As BOB DYLAN live fever reaches its peak, Uncut travels to Stockholm to experience the Rough And Rowdy Ways Tour up close. First, though, Uncut’s writers – and some close associates – relive their own legendary encounters with Bob from his past seven decades of challenging, constantly evolving...
As BOB DYLAN live fever reaches its peak, Uncut travels to Stockholm to experience the Rough And Rowdy Ways Tour up close. First, though, Uncut’s writers – and some close associates – relive their own legendary encounters with Bob from his past seven decades of challenging, constantly evolving live music. Take your seat alongside us at Sheffield City Hall in 1965, Madison Square Garden in 1974, the Spokane Opera House in 1980 and beyond, down 50 transformative years, in our definitive, eye-witness report on Dylan in concert, in the latest issue of Uncut magazine – in UK shops from Thursday, October 13 and available to buy from our online store.
To give you a flavour of our latest cover story, Richard Williams’ recalls an early sighting of Dylan in the UK, still in his first incarnation as boho troubadour, at Sheffield City Hall on April 30, 1965…
A handful of folk-club appearances during a stay in London in December 1962 to record the BBC TV play Madhouse On Castle Street and a sold-out concert at the Royal Festival Hall in May 1964 were Bob Dylan’s only British appearances before he stepped on stage at Sheffield’s City Hall on the evening of April 30, 1965, opening a seven-date UK concert tour. None of us present that night knew was that this was our last chance to see a full-length exposition of Dylan in his first incarnation: the solo troubadour on stage with nothing more than an acoustic guitar and a bunch of harmonicas.
There was no support act. With no preliminaries, he launched straight into “The Times They Are A-Changin’”, probably his most famous song just then, since it had been released as a single in the UK in advance of the tour, making the Top 10. He sang it straight, neither leaning in to the song nor drawing back, playing it just a touch too fast, as if to get it out of the way. It was a first tiny indication that Dylan might be capable of ambivalent feelings towards his own work, or at least towards the way it was absorbed and used by his audience. A lot had changed since he chose to open another concert with the song in November 1963, two or three nights after JFK was killed and just a week after he’d recorded it in New York. Now you could tell he felt that the song had left his ownership; he was no longer responsible for it, nor would he allow himself to be defined by the simple slogan that had spoken to and for so many.
As it ended, the applause was ardent. In his documentary Don’t Look Back, DA Pennebaker captured how it faded to silence as Dylan stepped back, slid a capo on to the second fret and took his time choosing a harmonica from the selection on a bar stool next to his microphone stand. Although there were plenty of school-age fans present to see a performer who was now a pop star, albeit a new variant of the genre, the audience’s behaviour was that of the concert hall or the folk club, attentive and respectful.

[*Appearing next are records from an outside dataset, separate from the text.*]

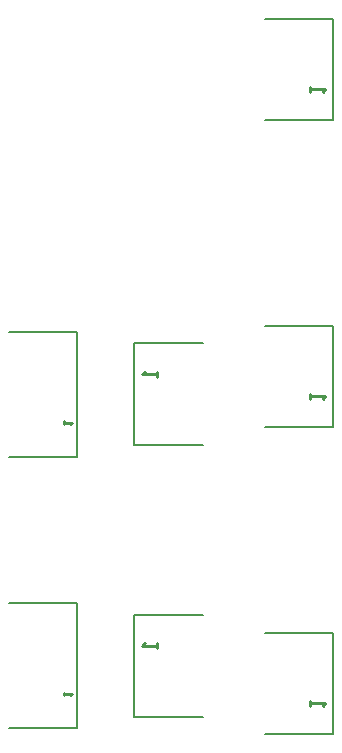
<source format=gbr>
%TF.GenerationSoftware,Altium Limited,Altium Designer,24.3.1 (35)*%
G04 Layer_Color=8388736*
%FSLAX45Y45*%
%MOMM*%
%TF.SameCoordinates,065391E9-2A1D-4ECE-AA0D-878B158C5FC5*%
%TF.FilePolarity,Positive*%
%TF.FileFunction,Other,Mechanical_14*%
%TF.Part,CustomerPanel*%
G01*
G75*
%TA.AperFunction,NonConductor*%
%ADD30C,0.12700*%
%ADD33C,0.25400*%
D30*
X6246903Y1180002D02*
X6826902D01*
Y320003D02*
Y1180002D01*
X6246903Y320003D02*
X6826902D01*
X6246903Y3780002D02*
X6826902D01*
Y2920004D02*
Y3780002D01*
X6246903Y2920004D02*
X6826902D01*
X6246903Y6380002D02*
X6826902D01*
Y5520004D02*
Y6380002D01*
X6246903Y5520004D02*
X6826902D01*
X4081798Y369998D02*
X4661802D01*
Y1430001D01*
X4081798D02*
X4661802D01*
X5141598Y1330002D02*
X5721602D01*
X5141598Y469998D02*
Y1330002D01*
Y469998D02*
X5721602D01*
X4081798Y2669998D02*
X4661802D01*
Y3730001D01*
X4081798D02*
X4661802D01*
X5141598Y3630002D02*
X5721602D01*
X5141598Y2769998D02*
Y3630002D01*
Y2769998D02*
X5721602D01*
D33*
X6631900Y560000D02*
Y602320D01*
Y581160D01*
X6758859D01*
X6737699Y560000D01*
X6631900Y3160000D02*
Y3202320D01*
Y3181160D01*
X6758859D01*
X6737699Y3160000D01*
X6631900Y5760000D02*
Y5802320D01*
Y5781160D01*
X6758859D01*
X6737699Y5760000D01*
X4551886Y649822D02*
Y670150D01*
Y659986D01*
X4612870D01*
X4602706Y649822D01*
X5336600Y1090000D02*
Y1047680D01*
Y1068840D01*
X5209641D01*
X5230801Y1090000D01*
X4551886Y2949822D02*
Y2970150D01*
Y2959986D01*
X4612870D01*
X4602706Y2949822D01*
X5336600Y3390000D02*
Y3347680D01*
Y3368840D01*
X5209641D01*
X5230801Y3390000D01*
%TF.MD5,754eb61eed6d4063f2a932cc073fd7af*%
M02*

</source>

“To Ramona” was warmer. Now he was inhabiting the song rather than just singing it. But with his third song came the first revelation. Bringing It All Back Home would not be released in the UK until the following month, so the deep, dark, extended complexity of “Gates Of Eden” came as a shock, redoubled a few minutes later by “It’s Alright Ma…”, its rapid-fire lyric precisely enunciated, its harmonica stabs shooting through the hall. Then “Love Minus Zero”, “Mr Tambourine Man” and “It’s Over Now, Baby Blue”, all new-minted. To hear these epic songs for the first time, sung with such commitment and control, was to be given a vision of new feelings, new possibilities. They were like starbursts against the backdrop of the already familiar songs: “Don’t Think Twice…”, “…Hattie Carroll”, “With God On Our Side” and others.
If our minds were reeling as we left the hall, his was already elsewhere. A month after returning home he was in a New York studio, recording 20 takes of “Like A Rolling Stone”. In July he was scandalising the Newport Folk Festival with a raucous band including Mike Bloomfield and Al Kooper. And in May 1966 he would return to Britain with The Hawks, shredding the last of the old restraints.